Dairy farming in Nigeria dates back to the pre-colonial times when cattle were reared for their meat, milk and cultural significance. It could be said that dairy farming started with traditional pastoralist communities such as the Fulani and Hausa tribes, who have long practiced cattle rearing and milk production. These communities utilised indigenous knowledge and techniques to manage their herds and process milk into various products like yoghurt, cheese and butter.
In later years, with the advent of colonialism, modern practices in dairy farming were soon introduced to farmers. Europeans settlers established ranches and introduced exotic cattle breeds, such as Friesian and Jersey, which gradually replaced the native ones. Over the years, dairy farming in Nigeria then evolved from traditional practices to a dynamic and growing industry. Literature and records of events show that modern dairy production (averagely sustainable) in Nigeria is dated back to about two to three decades ago.
It is within this period that Shonga Dairies located in Tsonga, Edu Local Government in Kwara State, was birthed. During this period, the government policy on backward integration for processors was to source 5% raw materials locally. According to a story published on Reuters in 2011 with the title ‘Zimbabwe farmers, a boom for Nigeria agriculture’, the Kwara State Government, under Dr. Bukola Saraki received white farmers, who were ejected from Zimbabwe by the late President Robert Mugabe.
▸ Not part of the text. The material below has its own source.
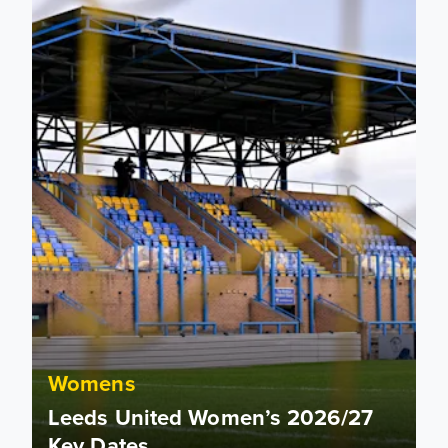
Womens
Leeds United Women’s 2026/27
Key Dates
A thousand hectares of land was allocated to each farmer, five of which formed dairy milk clusters. They were reported to have the capacity to produce around 50,000 litres of milk daily, hoping to bridge a significant gap in the domestic production and supply of raw milk to a dairy industry feeding Nigerians. However, the companies are no longer functioning optimally as they have now become a shadow of themselves.
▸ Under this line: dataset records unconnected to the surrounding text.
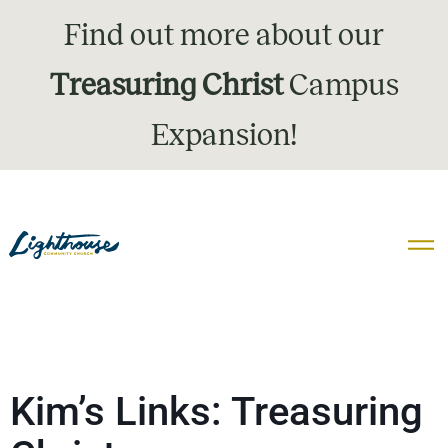
Find out more about our
Treasuring Christ
Campus
Expansion!
Kim’s Links: Treasuring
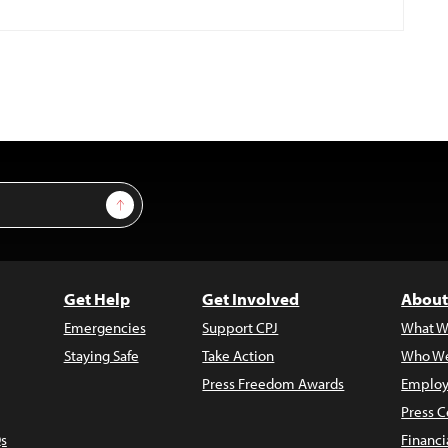
Sign Up
Get Help
Get Involved
About
Emergencies
Support CPJ
What W
Staying Safe
Take Action
Who We
Press Freedom Awards
Employ
Press C
s
Financi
The Central Bank of Nigeria named the six businesses authorised to bring in milk and its byproducts in a report released in 2020. These companies include Integrated Dairies Ltd., Chi Limited, Promasidor Nig. Ltd., Nestle Nig. Plc, FrieslandCampina WAMCO, and TG Arla Dairy Products Ltd. These are the businesses, who keyed into the Federal Government’s backward integration strategy and demanded that 10% of their raw materials (milk) be supplied locally. This would enhance regional output and steadily advance the rural dairy sector.
Prior to 2020, FrieslandCampina WAMCO began the backward integration, and as a result, the local dairy industry had undergone an extraordinary transformation, as seen by the growth of the economy and society. According to findings, Nigeria has the 5th largest cattle herd in Africa, following Ethiopia, Sudan, Chad and Tanzania. Many of these herders are, however, concentrated in the Northern part of the country. Presently, the Nigerian dairy industry may not be doing so well, but with the advent of research, policy support, infrastructure and all, it has the potential to meet domestic demand, reduce imports, and even become a significant player in regional and international dairy markets.